[Opening Provided entries section]

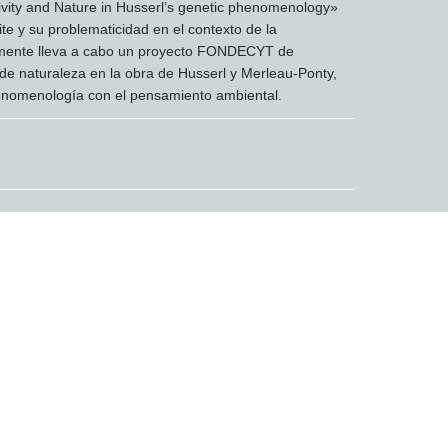
vity and Nature in Husserl’s genetic phenomenology»
te y su problematicidad en el contexto de la
lmente lleva a cabo un proyecto FONDECYT de
de naturaleza en la obra de Husserl y Merleau-Ponty,
fenomenología con el pensamiento ambiental.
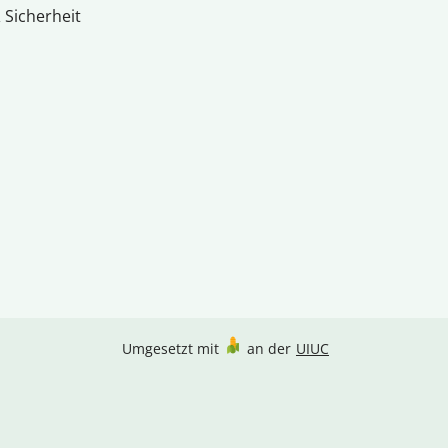
 Sicherheit
Umgesetzt mit
an der
UIUC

[Closing Provided entries section]

_Assigned task_. Lines holding the string "Husserl" are the answer; copy each one from the listing above.

_Result_.
vity and Nature in Husserl’s genetic phenomenology»
de naturaleza en la obra de Husserl y Merleau-Ponty,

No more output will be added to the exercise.